--- Material provided Enclosed Below ---

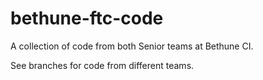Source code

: # bethune-ftc-code
A collection of code from both Senior teams at Bethune CI.

See branches for code from different teams.
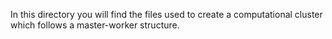 In this directory you will find the files used to create a computational cluster
which follows a master-worker structure.


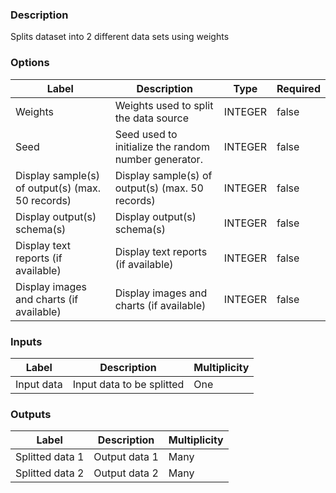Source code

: ###  Description
Splits dataset into 2 different data sets using weights
###  Options
| Label | Description | Type | Required |
|---|---|---|---|
| Weights | Weights used to split the data source | INTEGER | false |
| Seed | Seed used to initialize the random number generator. | INTEGER | false |
| Display sample(s) of output(s) (max. 50 records) | Display sample(s) of output(s) (max. 50 records) | INTEGER | false |
| Display output(s) schema(s) | Display output(s) schema(s) | INTEGER | false |
| Display text reports (if available) | Display text reports (if available) | INTEGER | false |
| Display images and charts (if available) | Display images and charts (if available) | INTEGER | false |
###  Inputs
| Label | Description | Multiplicity |
|---|---|---|
| Input data | Input data to be splitted | One |
###  Outputs
| Label | Description | Multiplicity |
|---|---|---|
| Splitted data 1 | Output data 1 | Many |
| Splitted data 2 | Output data 2 | Many |
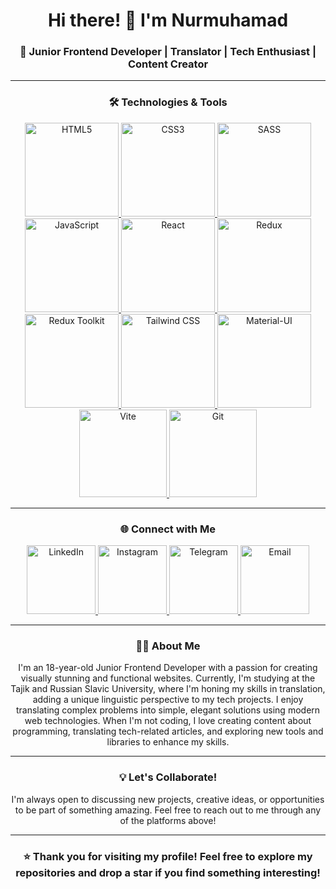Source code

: <h1 align="center">Hi there! 👋 I'm Nurmuhamad</h1>

<h3 align="center">🚀 Junior Frontend Developer | Translator | Tech Enthusiast | Content Creator</h3>

<hr />

<h3 align="center">🛠️ Technologies & Tools</h3>

<p align="center">
  <a href="https://html.com/" target="_blank">
    <img src="https://img.shields.io/badge/-HTML5-E34F26?logo=html5&logoColor=white&style=flat" alt="HTML5" width="150" />
  </a>
  <a href="https://developer.mozilla.org/ru/docs/Learn/Getting_started_with_the_web/CSS_basics" target="_blank">
    <img src="https://img.shields.io/badge/-CSS3-1572B6?logo=css3&logoColor=white&style=flat" alt="CSS3" width="150" />
  </a>
  <a href="https://sass-lang.com/" target="_blank">
    <img src="https://img.shields.io/badge/-SASS-CC6699?logo=sass&logoColor=white&style=flat" alt="SASS" width="150" />
  </a>
  <a href="https://learn.javascript.ru/" target="_blank">
    <img src="https://img.shields.io/badge/-JavaScript-F7DF1E?logo=javascript&logoColor=black&style=flat" alt="JavaScript" width="150" />
  </a>
  <a href="https://react.dev/" target="_blank">
    <img src="https://img.shields.io/badge/-React-61DAFB?logo=react&logoColor=black&style=flat" alt="React" width="150" />
  </a>
  <a href="https://redux.js.org/" target="_blank">
    <img src="https://img.shields.io/badge/-Redux-764ABC?logo=redux&logoColor=white&style=flat" alt="Redux" width="150" />
  </a>
  <a href="https://redux-toolkit.js.org/" target="_blank">
    <img src="https://img.shields.io/badge/-Redux%20Toolkit-593D88?logo=redux&logoColor=white&style=flat" alt="Redux Toolkit" width="150" />
  </a>
  <a href="https://tailwindcss.com/" target="_blank">
    <img src="https://img.shields.io/badge/-Tailwind%20CSS-38B2AC?logo=tailwind-css&logoColor=white&style=flat" alt="Tailwind CSS" width="150" />
  </a>
  <a href="https://mui.com/" target="_blank">
    <img src="https://img.shields.io/badge/-Material--UI-0081CB?logo=material-ui&logoColor=white&style=flat" alt="Material-UI" width="150" />
  </a>
  <a href="https://vitejs.dev/" target="_blank">
    <img src="https://img.shields.io/badge/-Vite-646CFF?logo=vite&logoColor=white&style=flat" alt="Vite" width="140" />
  </a>
  <a href="https://git-scm.com/" target="_blank">
    <img src="https://img.shields.io/badge/-Git-F05032?logo=git&logoColor=white&style=flat" alt="Git" width="140" />
  </a>
</p>

<hr />

<h3 align="center">🌐 Connect with Me</h3>

<p align="center">
  <a href="https://www.linkedin.com/in/nurmuhamad-narzulloev-346474319/" target="_blank">
    <img src="https://img.shields.io/badge/-LinkedIn-0A66C2?logo=linkedin&logoColor=white&style=flat" alt="LinkedIn" width="110" />
  </a>
  <a href="https://www.instagram.com/nurmuhamad1201" target="_blank">
    <img src="https://img.shields.io/badge/-Instagram-E4405F?logo=instagram&logoColor=white&style=flat" alt="Instagram" width="110" />
  </a>
  <a href="https://t.me/nurmuhamad1201" target="_blank">
    <img src="https://img.shields.io/badge/-Telegram-2CA5E0?logo=telegram&logoColor=white&style=flat" alt="Telegram" width="110" />
  </a>
  <a href="mailto:nurmuhamad1201f@icloud.com" target="_blank">
    <img src="https://img.shields.io/badge/-Email-D14836?logo=gmail&logoColor=white&style=flat" alt="Email" width="110" />
  </a>
</p>

<hr />

<h3 align="center">👨‍💻 About Me</h3>

<p align="center" style="font-size: 14px;">
  I'm an 18-year-old Junior Frontend Developer with a passion for creating visually stunning and functional websites. Currently, I'm studying at the Tajik and Russian Slavic University, where I'm honing my skills in translation, adding a unique linguistic perspective to my tech projects. I enjoy translating complex problems into simple, elegant solutions using modern web technologies. When I'm not coding, I love creating content about programming, translating tech-related articles, and exploring new tools and libraries to enhance my skills.
</p>

<hr />

<h3 align="center">💡 Let's Collaborate!</h3>

<p align="center" style="font-size: 14px;">
  I'm always open to discussing new projects, creative ideas, or opportunities to be part of something amazing. Feel free to reach out to me through any of the platforms above!
</p>

<hr />

<h3 align="center">⭐️ Thank you for visiting my profile! Feel free to explore my repositories and drop a star if you find something interesting!</h3>
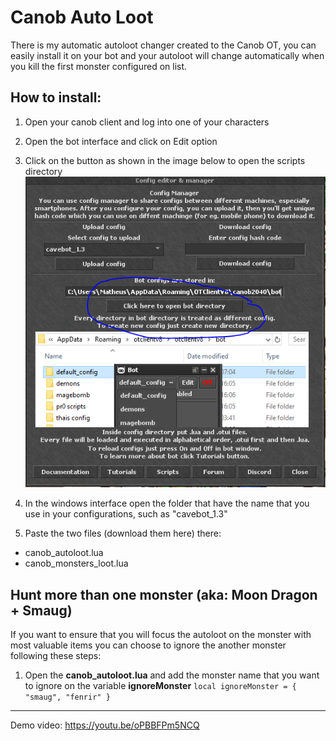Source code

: # Canob Auto Loot
There is my automatic autoloot changer created to the Canob OT, you can easily install it on your bot and your autoloot will change automatically when you kill the first monster configured on list.

## How to install:
1. Open your canob client and log into one of your characters
2. Open the bot interface and click on Edit option
3. Click on the button as shown in the image below to open the scripts directory
![alt text](https://github.com/alldevbr/canobautoloot/blob/main/imgs/open_bot_folder.PNG?raw=true)

4. In the windows interface open the folder that have the name that you use in your configurations, such as "cavebot_1.3"
5. Paste the two files (download them here) there:
- canob_autoloot.lua
- canob_monsters_loot.lua

## Hunt more than one monster (aka: Moon Dragon + Smaug)
If you want to ensure that you will focus the autoloot on the monster with most valuable items you can choose to ignore the another monster following these steps:
1. Open the **canob_autoloot.lua** and add the monster name that you want to ignore on the variable **ignoreMonster**
`
local ignoreMonster = { 
    "smaug", "fenrir"
}
`

----------

Demo video: https://youtu.be/oPBBFPm5NCQ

--- End of Enclosed Material provided ---

* _Task details_: Would you please return all lines of the data that include the word "instagram"?

* _Reply_:
  <a href="https://www.instagram.com/nurmuhamad1201" target="_blank">
    <img src="https://img.shields.io/badge/-Instagram-E4405F?logo=instagram&logoColor=white&style=flat" alt="Instagram" width="110" />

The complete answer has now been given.